(Pose landmark coordinates)
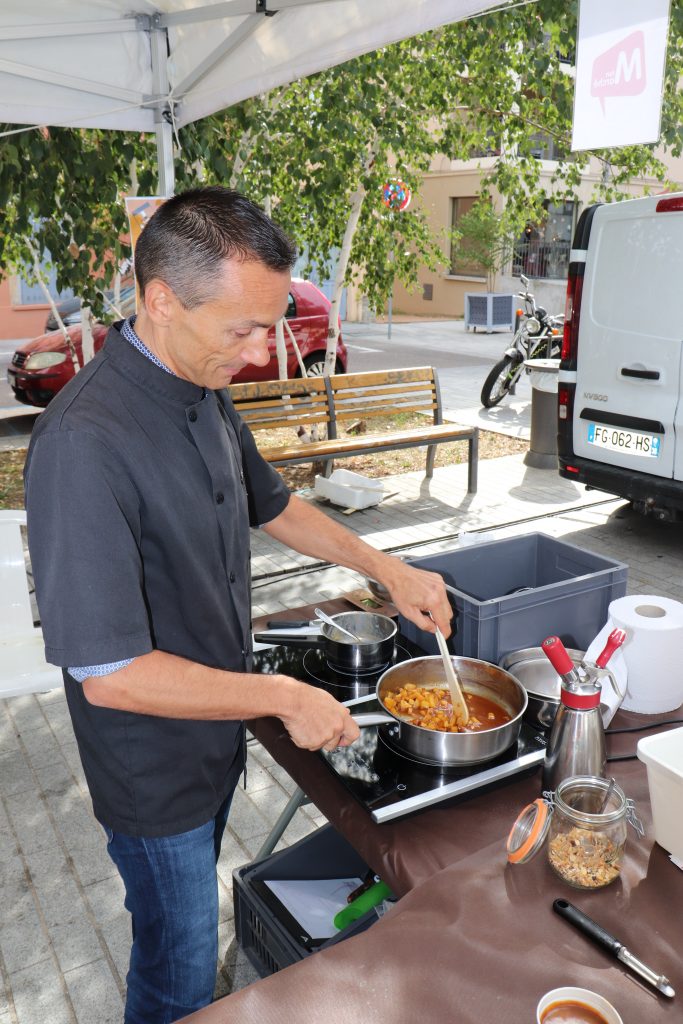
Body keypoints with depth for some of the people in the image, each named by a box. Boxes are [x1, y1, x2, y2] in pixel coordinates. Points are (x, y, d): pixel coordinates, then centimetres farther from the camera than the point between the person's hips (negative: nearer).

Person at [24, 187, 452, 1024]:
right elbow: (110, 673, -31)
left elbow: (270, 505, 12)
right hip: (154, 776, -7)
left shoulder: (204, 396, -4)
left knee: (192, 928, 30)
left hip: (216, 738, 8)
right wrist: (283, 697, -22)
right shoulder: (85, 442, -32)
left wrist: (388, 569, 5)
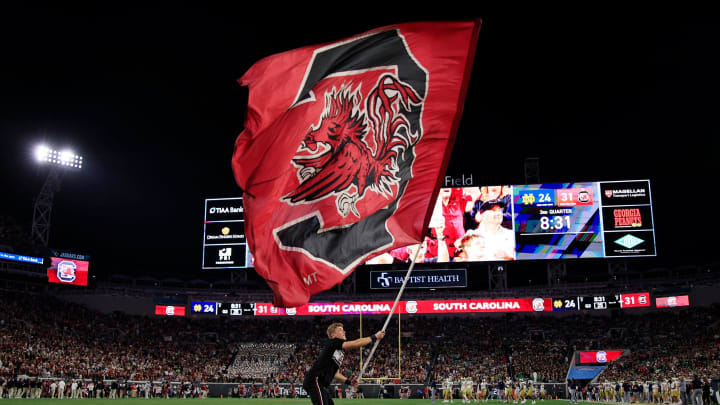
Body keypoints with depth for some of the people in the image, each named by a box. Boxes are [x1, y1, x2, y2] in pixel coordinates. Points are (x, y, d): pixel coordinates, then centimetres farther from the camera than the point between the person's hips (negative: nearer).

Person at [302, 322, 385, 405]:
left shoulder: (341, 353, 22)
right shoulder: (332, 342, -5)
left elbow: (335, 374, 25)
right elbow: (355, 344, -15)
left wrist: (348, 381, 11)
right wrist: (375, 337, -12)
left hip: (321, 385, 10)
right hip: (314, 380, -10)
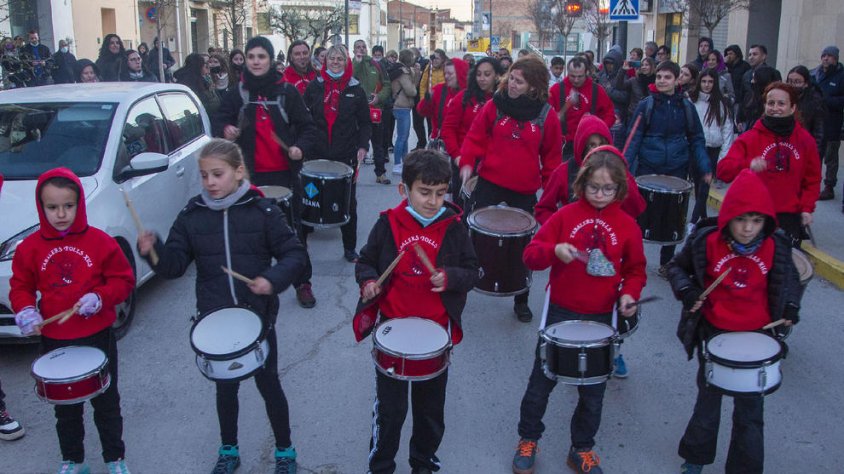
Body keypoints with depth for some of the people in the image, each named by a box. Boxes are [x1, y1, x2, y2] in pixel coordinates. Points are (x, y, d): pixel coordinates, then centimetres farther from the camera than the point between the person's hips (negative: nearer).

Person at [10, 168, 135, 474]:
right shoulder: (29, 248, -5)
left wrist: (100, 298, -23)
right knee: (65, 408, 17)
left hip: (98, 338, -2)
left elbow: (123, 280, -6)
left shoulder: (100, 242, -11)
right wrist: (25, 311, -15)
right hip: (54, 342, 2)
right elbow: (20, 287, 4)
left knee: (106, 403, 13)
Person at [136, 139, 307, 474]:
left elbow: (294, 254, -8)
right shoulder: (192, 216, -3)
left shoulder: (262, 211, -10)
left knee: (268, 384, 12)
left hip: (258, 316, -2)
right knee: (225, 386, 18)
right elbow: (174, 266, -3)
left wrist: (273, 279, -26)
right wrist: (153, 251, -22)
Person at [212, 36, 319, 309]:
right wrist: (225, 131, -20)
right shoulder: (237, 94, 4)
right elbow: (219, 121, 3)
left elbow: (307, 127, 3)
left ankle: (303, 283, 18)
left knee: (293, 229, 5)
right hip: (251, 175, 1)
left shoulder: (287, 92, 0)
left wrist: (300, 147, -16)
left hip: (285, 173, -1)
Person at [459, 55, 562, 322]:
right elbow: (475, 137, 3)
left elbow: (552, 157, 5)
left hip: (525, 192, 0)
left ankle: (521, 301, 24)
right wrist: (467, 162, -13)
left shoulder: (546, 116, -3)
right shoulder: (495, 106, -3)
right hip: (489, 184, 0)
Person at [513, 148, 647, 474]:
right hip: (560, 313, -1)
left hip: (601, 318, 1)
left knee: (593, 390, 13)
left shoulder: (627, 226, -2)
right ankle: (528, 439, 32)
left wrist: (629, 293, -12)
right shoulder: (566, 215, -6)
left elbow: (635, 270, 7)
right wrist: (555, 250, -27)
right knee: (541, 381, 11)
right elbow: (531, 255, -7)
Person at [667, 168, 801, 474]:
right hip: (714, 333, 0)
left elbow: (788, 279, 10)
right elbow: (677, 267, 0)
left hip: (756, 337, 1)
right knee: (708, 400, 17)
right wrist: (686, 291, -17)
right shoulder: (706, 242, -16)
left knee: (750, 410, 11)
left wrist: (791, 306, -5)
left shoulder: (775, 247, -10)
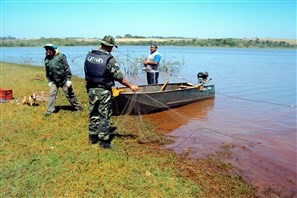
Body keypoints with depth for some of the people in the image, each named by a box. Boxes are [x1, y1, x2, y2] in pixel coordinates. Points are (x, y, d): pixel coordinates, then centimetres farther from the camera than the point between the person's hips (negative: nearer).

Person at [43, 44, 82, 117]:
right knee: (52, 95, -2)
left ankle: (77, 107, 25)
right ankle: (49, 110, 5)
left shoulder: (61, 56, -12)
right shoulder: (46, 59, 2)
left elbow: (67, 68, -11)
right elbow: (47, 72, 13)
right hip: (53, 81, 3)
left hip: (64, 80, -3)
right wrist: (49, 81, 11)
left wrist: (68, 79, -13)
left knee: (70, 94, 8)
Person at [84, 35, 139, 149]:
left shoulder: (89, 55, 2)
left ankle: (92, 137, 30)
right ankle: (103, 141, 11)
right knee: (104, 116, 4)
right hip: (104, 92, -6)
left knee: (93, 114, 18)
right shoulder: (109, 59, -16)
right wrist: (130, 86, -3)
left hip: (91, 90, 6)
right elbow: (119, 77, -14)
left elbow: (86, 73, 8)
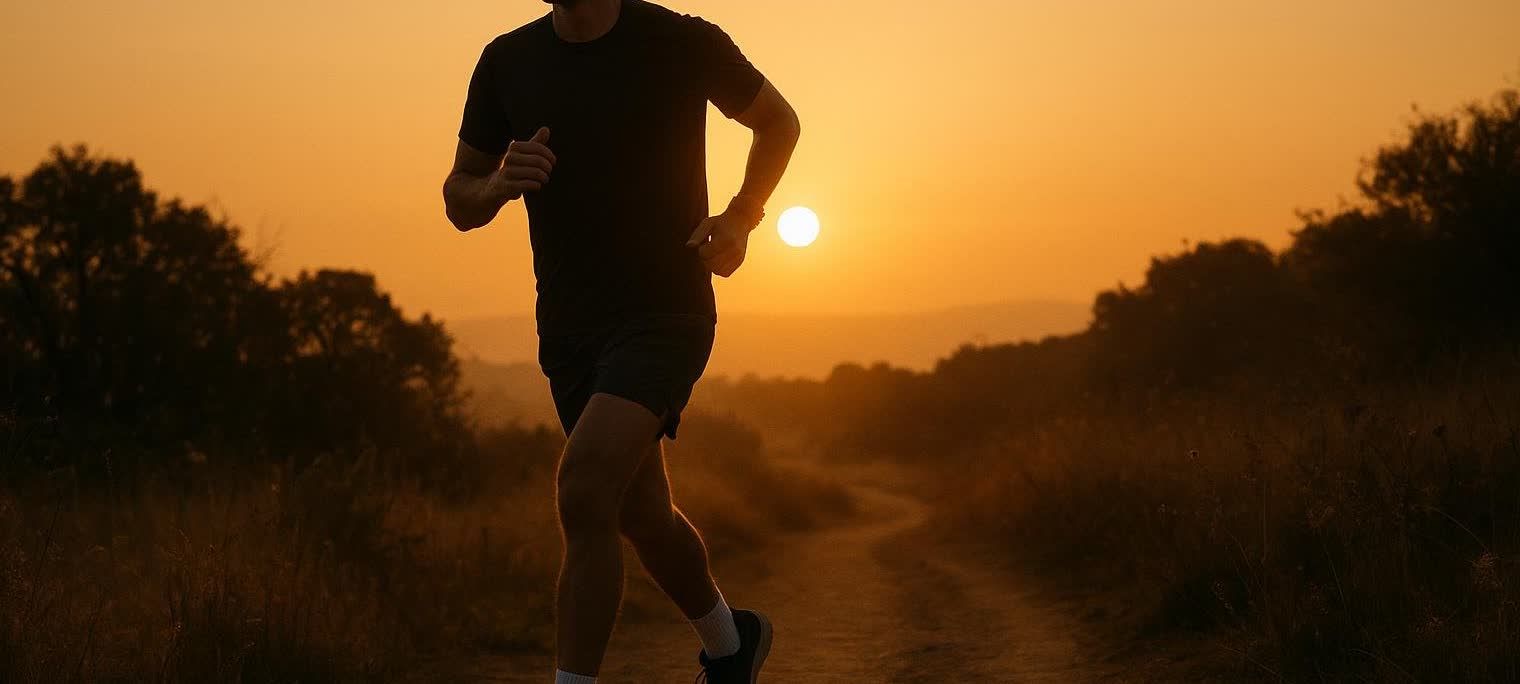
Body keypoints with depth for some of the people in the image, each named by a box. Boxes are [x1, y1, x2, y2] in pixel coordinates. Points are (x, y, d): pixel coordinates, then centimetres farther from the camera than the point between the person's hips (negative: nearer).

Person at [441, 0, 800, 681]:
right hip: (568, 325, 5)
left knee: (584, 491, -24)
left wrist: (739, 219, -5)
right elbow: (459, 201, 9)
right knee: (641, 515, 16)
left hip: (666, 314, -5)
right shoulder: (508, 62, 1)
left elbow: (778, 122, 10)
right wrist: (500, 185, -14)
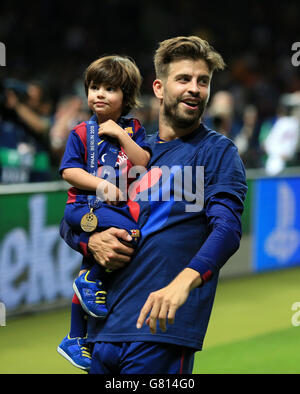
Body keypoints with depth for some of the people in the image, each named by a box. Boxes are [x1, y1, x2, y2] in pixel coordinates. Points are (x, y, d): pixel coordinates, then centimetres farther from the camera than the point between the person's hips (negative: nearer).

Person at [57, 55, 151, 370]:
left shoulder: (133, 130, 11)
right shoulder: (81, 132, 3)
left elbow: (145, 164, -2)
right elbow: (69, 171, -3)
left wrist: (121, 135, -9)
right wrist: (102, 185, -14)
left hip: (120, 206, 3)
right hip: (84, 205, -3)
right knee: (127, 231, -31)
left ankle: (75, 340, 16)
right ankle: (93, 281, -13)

■ **Activity**:
Retype all entries exactly, without the images.

■ **Solution**:
Body keypoints with depth for some of the people in the image, each named by a box. Boxes are [x1, y1, x2, y2] in pixel coordinates. Points are (x, y, d): pixel coordinates, then centimetres farther from the camera than the point between the person's hips (negative: nearer).

Person at [24, 187, 452, 1024]:
right elbow: (110, 673, -31)
left elbow: (270, 505, 12)
right hip: (154, 776, -7)
left shoulder: (204, 396, -4)
left knee: (192, 928, 30)
left hip: (216, 738, 8)
right wrist: (283, 697, -22)
right shoulder: (85, 442, -32)
left wrist: (388, 569, 5)
Body keypoints with depth for some of the people in the image, each named by a box. Boxes are [x1, y1, x2, y2] in pixel coordinates. Points are (x, y, d): pixel coordinates, then centimetres farther from the camera than the point between the person's hips (negative: nearer).

Person at [302, 322, 385, 405]:
left shoulder: (341, 353, 22)
right shoulder: (332, 342, -5)
left elbow: (335, 374, 25)
right elbow: (355, 344, -15)
left wrist: (348, 381, 11)
right wrist: (375, 337, -12)
left hip: (321, 385, 10)
right hip: (314, 380, -10)
Body keypoints with depth for some of the people in the image, each named by a box. Boxes are [x1, y1, x2, y2] in pixel coordinates. Points are (x, y, d): pixel coordinates, then centimetres farther from the camera than the point between the person's hips (negative: nearer).

Person at [10, 168, 135, 474]:
right shoulder: (29, 248, -5)
left wrist: (100, 298, -23)
right knee: (65, 408, 17)
left hip: (98, 338, -2)
left elbow: (123, 280, -6)
left shoulder: (100, 242, -11)
right wrist: (25, 311, -15)
right hip: (54, 342, 2)
right elbow: (20, 287, 4)
left knee: (106, 403, 13)
Person at [136, 139, 307, 474]:
left elbow: (294, 254, -8)
right shoulder: (192, 216, -3)
left shoulder: (262, 211, -10)
left knee: (268, 384, 12)
left hip: (258, 316, -2)
right knee: (225, 386, 18)
right elbow: (174, 266, -3)
left wrist: (273, 279, -26)
right wrist: (153, 251, -22)
Person at [212, 36, 319, 309]:
right wrist: (225, 131, -20)
right shoulder: (237, 94, 4)
right elbow: (219, 121, 3)
left elbow: (307, 127, 3)
left ankle: (303, 283, 18)
left knee: (293, 229, 5)
right hip: (251, 175, 1)
left shoulder: (287, 92, 0)
left wrist: (300, 147, -16)
left hip: (285, 173, -1)
Person at [459, 55, 562, 322]:
right elbow: (475, 137, 3)
left elbow: (552, 157, 5)
left hip: (525, 192, 0)
left ankle: (521, 301, 24)
right wrist: (467, 162, -13)
left shoulder: (546, 116, -3)
right shoulder: (495, 106, -3)
right hip: (489, 184, 0)
Person at [513, 148, 647, 474]:
right hip: (560, 313, -1)
left hip: (601, 318, 1)
left knee: (593, 390, 13)
left shoulder: (627, 226, -2)
right ankle: (528, 439, 32)
left wrist: (629, 293, -12)
right shoulder: (566, 215, -6)
left elbow: (635, 270, 7)
right wrist: (555, 250, -27)
right knee: (541, 381, 11)
right elbow: (531, 255, -7)
Person at [667, 168, 801, 474]:
right hip: (714, 333, 0)
left elbow: (788, 279, 10)
right elbow: (677, 267, 0)
left hip: (756, 337, 1)
right knee: (708, 400, 17)
right wrist: (686, 291, -17)
right shoulder: (706, 242, -16)
left knee: (750, 410, 11)
left wrist: (791, 306, -5)
left shoulder: (775, 247, -10)
Body keypoints with depth for some of the people in the image, each named by a box. Boxes are [x1, y1, x2, y2] in pixel coordinates. Points are (x, y, d): pixel coordinates, then centimetres farther from the camera than the point between the person's hips (negative: nearer).

Person at [43, 44, 82, 117]:
right knee: (52, 95, -2)
left ankle: (77, 107, 25)
right ankle: (49, 110, 5)
left shoulder: (61, 56, -12)
right shoulder: (46, 59, 2)
left elbow: (67, 68, -11)
right elbow: (47, 72, 13)
right hip: (53, 81, 3)
left hip: (64, 80, -3)
right wrist: (49, 81, 11)
left wrist: (68, 79, -13)
left knee: (70, 94, 8)
Person at [84, 35, 139, 149]:
left shoulder: (89, 55, 2)
left ankle: (92, 137, 30)
right ankle: (103, 141, 11)
right knee: (104, 116, 4)
right hip: (104, 92, -6)
left knee: (93, 114, 18)
right shoulder: (109, 59, -16)
right wrist: (130, 86, -3)
left hip: (91, 90, 6)
right elbow: (119, 77, -14)
left elbow: (86, 73, 8)
Body keypoints with depth for some of the people in the image, each named by a box. Boxes are [x1, y1, x2, y2] in pixel coordinates. Points are (x, y, d): pixel coordinates, then centimetres farther from the camera than the point between the person's hips (negative: nearer).

Person at [441, 0, 800, 681]:
right hip: (568, 325, 5)
left knee: (584, 491, -24)
left wrist: (739, 219, -5)
right elbow: (459, 201, 9)
right knee: (641, 515, 16)
left hip: (666, 314, -5)
right shoulder: (508, 62, 1)
left elbow: (778, 122, 10)
right wrist: (500, 185, -14)
Body keypoints with depth for some of the people in the image, each named by a box. Boxes are [x1, y1, x2, y2] in pixel coordinates. Points are (x, y, d): pixel coordinates, then centimetres farther from the camera than the point between the person's hips (negative: nearer).

Person at [57, 55, 151, 370]:
left shoulder: (133, 130, 11)
right shoulder: (81, 132, 3)
left elbow: (145, 164, -2)
right elbow: (69, 171, -3)
left wrist: (121, 135, -9)
right wrist: (102, 185, -14)
left hip: (120, 206, 3)
right hip: (84, 205, -3)
right knee: (127, 231, -31)
left ankle: (75, 340, 16)
right ankle: (93, 281, -13)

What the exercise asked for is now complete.